• PASSAGE SHOWN
begin

MapReduce function to return two outputs. MongoDB

I am currently using doing some basic mapReduce using MongoDB.
I currently have data that looks like this:
db.football_team.insert({name: "Tane Shane", weight: 93, gender: "m"});
db.football_team.insert({name: "Lily Jones", weight: 45, gender: "f"});
...
I want to create a mapReduce function to group data by gender and show
Total number of each gender, Male & Female
Average weight of each gender
I can create a map / reduce function to carry out each function seperately, just cant get my head around how to show output for both. I am guessing since the grouping is based on Gender, Map function should stay the same and just alter something ont he reduce section...
Work so far
var map1 = function()
{var key = this.gender;
emit(key, {count:1});}
var reduce1 = function(key, values)
{var sum=0;
values.forEach(function(value){sum+=value["count"];});
return{count: sum};};
db.football_team.mapReduce(map1, reduce1, {out: "gender_stats"});
Output
db.football_team.find()
{"_id" : "f", "value" : {"count": 12} }
{"_id" : "m", "value" : {"count": 18} }
Thanks
The key rule to "map/reduce" in any implementation is basically that the same shape of data needs to be emitted by the mapper as is also returned by the reducer. The key reason for this is part of how "map/reduce" conceptually works by quite possibly calling the reducer multiple times. Which basically means you can call your reducer function on output that was already emitted from a previous pass through the reducer along with other data from the mapper.
MongoDB can invoke the reduce function more than once for the same key. In this case, the previous output from the reduce function for that key will become one of the input values to the next reduce function invocation for that key.
That said, your best approach to "average" is therefore to total the data along with a count, and then simply divide the two. This actually adds another step to a "map/reduce" operation as a finalize function.
db.football_team.mapReduce(
// mapper
function() {
emit(this.gender, { count: 1, weight: this.weight });
},
// reducer
function(key,values) {
var output = { count: 0, weight: 0 };
values.forEach(value => {
output.count += value.count;
output.weight += value.weight;
});
return output;
},
// options and finalize
{
"out": "gender_stats", // or { "inline": 1 } if you don't need another collection
"finalize": function(key,value) {
value.avg_weight = value.weight / value.count; // take an average
delete value.weight; // optionally remove the unwanted key
return value;
}
}
)
All fine because both mapper and reducer are emitting data with the same shape and also expecting input in that shape within the reducer itself. The finalize method of course is just invoked after all "reducing" is finally done and just processes each result.
As noted though, the aggregate() method actually does this far more effectively and in native coded methods which do not incur the overhead ( and potential security risks ) of server side JavaScript interpretation and execution:
db.football_team.aggregate([
{ "$group": {
"_id": "$gender",
"count": { "$sum": 1 },
"avg_weight": { "$avg": "$weight" }
}}
])
And that's basically it. Moreover you can actually continue and do other things after a $group pipeline stage ( or any stage for that matter ) in ways that you cannot do with a MongoDB mapReduce implementation. Notably something like applying a $sort to the results:
db.football_team.aggregate([
{ "$group": {
"_id": "$gender",
"count": { "$sum": 1 },
"avg_weight": { "$avg": "$weight" }
}},
{ "$sort": { "avg_weight": -1 } }
])
The only sorting allowed by mapReduce is solely that the key used with emit is always sorted in ascending order. But you cannot sort the aggregated result in output in any other way, without of course performing queries when output to another collection, or by working "in memory" with returned results from the server.

end

(Dataset items)

begin

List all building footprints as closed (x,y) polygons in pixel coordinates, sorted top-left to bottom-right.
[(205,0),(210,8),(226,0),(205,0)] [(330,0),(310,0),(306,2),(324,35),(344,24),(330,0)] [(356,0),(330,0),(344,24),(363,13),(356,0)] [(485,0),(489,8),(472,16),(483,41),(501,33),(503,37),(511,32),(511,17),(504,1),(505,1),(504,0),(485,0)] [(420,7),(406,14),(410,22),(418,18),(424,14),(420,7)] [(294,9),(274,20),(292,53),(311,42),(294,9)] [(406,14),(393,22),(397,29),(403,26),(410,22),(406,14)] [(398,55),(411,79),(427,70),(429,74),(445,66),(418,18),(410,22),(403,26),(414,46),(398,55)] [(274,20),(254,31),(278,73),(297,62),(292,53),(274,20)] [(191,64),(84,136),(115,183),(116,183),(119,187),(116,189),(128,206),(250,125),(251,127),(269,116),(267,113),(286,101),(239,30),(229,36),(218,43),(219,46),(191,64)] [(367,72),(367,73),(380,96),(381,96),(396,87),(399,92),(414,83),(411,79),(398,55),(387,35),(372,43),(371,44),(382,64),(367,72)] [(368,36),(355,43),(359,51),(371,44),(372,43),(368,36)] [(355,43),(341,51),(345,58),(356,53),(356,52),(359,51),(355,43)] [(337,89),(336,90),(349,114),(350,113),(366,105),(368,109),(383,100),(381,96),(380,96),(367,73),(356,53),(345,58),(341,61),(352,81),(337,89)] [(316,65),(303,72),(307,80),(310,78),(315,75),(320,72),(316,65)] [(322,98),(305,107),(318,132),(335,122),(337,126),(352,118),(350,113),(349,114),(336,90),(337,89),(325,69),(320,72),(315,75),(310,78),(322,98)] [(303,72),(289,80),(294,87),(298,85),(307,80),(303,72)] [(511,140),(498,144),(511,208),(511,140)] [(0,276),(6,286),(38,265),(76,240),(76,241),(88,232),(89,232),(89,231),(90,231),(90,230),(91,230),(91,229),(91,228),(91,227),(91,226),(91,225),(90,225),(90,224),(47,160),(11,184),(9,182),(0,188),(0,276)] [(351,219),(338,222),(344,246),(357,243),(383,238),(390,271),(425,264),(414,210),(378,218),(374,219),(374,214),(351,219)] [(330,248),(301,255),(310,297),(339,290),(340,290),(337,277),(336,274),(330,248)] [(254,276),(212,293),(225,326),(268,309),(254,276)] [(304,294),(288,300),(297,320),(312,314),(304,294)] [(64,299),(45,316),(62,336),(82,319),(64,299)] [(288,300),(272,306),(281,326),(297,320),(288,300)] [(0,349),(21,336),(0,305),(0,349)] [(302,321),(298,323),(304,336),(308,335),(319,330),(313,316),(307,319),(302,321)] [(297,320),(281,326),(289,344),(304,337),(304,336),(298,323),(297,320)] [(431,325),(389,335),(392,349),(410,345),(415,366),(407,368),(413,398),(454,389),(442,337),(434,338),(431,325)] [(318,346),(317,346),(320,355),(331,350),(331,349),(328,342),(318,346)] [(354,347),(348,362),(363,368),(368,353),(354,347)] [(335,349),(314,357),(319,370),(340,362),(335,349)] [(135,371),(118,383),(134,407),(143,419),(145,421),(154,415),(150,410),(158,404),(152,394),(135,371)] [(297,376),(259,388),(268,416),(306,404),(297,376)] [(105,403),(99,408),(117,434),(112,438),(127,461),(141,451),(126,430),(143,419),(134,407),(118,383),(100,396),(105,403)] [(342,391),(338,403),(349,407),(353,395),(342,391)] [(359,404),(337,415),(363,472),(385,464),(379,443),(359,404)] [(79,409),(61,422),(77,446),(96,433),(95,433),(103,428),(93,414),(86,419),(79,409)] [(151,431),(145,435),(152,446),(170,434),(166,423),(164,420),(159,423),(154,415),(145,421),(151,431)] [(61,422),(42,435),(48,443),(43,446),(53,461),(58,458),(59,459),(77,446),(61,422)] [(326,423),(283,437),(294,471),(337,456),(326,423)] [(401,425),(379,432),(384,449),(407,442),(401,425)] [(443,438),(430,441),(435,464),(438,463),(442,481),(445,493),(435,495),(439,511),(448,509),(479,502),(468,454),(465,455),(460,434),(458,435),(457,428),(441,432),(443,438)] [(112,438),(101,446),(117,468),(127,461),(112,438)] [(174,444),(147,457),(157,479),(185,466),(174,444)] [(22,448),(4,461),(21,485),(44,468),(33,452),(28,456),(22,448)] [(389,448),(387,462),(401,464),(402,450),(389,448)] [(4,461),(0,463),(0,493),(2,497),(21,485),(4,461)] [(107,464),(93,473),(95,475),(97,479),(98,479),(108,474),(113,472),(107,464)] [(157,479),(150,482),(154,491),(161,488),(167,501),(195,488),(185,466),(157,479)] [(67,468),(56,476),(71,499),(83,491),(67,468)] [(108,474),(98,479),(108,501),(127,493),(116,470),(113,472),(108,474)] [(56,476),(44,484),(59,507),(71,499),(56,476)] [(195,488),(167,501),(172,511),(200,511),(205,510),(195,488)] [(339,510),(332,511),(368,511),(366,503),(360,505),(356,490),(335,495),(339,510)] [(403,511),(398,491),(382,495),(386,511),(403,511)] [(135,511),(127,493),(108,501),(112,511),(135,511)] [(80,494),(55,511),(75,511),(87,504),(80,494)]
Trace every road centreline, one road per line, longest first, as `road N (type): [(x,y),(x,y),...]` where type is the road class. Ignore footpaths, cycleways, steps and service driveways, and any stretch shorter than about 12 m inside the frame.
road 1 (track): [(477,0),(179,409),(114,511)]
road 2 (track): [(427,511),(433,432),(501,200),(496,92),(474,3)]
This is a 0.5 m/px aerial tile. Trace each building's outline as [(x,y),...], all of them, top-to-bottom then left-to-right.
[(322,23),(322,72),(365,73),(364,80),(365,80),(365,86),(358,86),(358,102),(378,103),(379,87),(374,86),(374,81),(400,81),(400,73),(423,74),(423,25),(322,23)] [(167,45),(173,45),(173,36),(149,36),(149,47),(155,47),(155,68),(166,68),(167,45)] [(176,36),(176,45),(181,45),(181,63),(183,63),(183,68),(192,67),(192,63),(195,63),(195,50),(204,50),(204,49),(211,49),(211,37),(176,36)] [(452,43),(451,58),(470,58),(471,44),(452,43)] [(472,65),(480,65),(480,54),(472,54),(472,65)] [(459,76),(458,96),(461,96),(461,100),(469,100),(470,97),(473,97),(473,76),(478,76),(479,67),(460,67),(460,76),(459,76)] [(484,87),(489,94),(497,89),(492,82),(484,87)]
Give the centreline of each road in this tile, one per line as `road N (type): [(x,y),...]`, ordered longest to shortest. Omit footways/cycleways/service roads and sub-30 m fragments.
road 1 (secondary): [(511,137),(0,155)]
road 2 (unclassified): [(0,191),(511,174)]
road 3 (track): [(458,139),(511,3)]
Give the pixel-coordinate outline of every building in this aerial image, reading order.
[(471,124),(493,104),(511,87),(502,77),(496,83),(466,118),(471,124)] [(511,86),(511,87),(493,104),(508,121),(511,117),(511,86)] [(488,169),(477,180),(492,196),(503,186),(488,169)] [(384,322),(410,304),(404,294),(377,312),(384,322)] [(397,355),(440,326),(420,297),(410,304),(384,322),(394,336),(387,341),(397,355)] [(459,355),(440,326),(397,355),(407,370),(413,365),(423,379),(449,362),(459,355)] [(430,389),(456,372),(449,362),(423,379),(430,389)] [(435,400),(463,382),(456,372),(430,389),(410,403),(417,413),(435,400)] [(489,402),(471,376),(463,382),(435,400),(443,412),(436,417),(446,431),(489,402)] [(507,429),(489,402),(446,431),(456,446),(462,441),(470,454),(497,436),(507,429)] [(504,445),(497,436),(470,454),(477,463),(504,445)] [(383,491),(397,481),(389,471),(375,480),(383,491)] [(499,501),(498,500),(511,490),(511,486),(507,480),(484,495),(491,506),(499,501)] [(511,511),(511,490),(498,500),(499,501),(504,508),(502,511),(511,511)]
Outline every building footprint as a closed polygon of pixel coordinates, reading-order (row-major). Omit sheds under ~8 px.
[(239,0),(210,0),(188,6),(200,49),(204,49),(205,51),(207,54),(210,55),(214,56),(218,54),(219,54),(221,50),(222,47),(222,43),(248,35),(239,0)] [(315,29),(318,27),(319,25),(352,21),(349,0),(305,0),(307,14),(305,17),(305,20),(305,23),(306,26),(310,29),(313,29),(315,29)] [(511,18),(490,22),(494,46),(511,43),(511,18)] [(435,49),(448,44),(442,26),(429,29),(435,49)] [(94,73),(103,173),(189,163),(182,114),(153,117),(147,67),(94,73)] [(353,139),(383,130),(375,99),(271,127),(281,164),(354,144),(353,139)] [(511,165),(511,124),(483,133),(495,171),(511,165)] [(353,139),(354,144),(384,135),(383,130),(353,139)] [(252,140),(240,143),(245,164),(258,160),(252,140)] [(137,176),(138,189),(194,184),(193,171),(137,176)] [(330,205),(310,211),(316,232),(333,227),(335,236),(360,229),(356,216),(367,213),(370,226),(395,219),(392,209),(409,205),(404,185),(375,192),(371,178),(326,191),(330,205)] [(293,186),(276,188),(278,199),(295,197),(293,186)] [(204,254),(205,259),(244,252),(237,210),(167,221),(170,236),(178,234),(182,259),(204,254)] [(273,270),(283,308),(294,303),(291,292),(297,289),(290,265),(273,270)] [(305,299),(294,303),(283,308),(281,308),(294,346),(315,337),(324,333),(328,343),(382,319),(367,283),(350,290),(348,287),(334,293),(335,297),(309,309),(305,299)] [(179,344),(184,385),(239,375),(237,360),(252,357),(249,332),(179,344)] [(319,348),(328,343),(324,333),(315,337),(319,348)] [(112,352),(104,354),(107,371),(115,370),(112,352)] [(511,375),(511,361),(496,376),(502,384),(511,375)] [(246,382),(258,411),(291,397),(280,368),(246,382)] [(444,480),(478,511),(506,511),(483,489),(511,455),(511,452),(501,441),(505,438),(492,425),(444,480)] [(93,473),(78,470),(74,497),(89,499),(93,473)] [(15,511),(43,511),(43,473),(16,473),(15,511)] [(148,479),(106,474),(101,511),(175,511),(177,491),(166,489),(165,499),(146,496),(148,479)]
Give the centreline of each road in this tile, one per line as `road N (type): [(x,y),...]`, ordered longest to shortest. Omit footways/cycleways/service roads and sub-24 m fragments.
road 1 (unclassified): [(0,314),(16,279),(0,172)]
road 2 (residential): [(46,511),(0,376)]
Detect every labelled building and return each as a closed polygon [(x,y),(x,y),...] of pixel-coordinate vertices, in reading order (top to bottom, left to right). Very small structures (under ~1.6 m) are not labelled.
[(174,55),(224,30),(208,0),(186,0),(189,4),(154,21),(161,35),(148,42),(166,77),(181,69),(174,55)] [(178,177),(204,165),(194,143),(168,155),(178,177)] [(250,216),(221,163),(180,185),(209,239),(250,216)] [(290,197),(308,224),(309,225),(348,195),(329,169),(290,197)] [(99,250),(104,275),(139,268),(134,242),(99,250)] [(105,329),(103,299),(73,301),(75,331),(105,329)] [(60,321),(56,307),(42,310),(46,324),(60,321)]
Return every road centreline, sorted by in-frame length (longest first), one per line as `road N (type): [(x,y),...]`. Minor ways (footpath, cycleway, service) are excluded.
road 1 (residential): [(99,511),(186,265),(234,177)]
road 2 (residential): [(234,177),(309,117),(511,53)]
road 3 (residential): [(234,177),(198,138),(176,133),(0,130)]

end

• REQUIRED WORK
[A] Repeat the MongoDB mapReduce thread word for word, from "MongoDB can invoke" down to "for that key.".
[B] Carry on the MongoDB mapReduce thread, picking up after its last sentence.
The items have nothing to do with this.

• THE RESULTS
[A]
MongoDB can invoke the reduce function more than once for the same key. In this case, the previous output from the reduce function for that key will become one of the input values to the next reduce function invocation for that key.

[B]
As a "side note" ( though an important one ), you probably should also consider in "learning" that the reality is the "server-side JavaScript" functionality of MongoDB is really a work-around more than being a feature. When MongoDB was first introduced, it applied a JavaScript engine for server execution mostly to make up for features which had not yet been implemented.
Thus to make up for the lack of the complete implementation of many query operators and aggregation functions which would come later, adding a JavaScript engine was a "quick fix" to allow certain things to be done with minimal implementation.
The result over the years is those JavaScript engine features are gradually being removed. The group() function of the API is removed. The eval() function of the API is deprecated and scheduled for removal at the next major version. The writing is basically "on the wall" for the limited future of these JavaScript on the server features, as the clear pattern is where the native features provide support for something, then the need to continue support for the JavaScript engine basically goes away.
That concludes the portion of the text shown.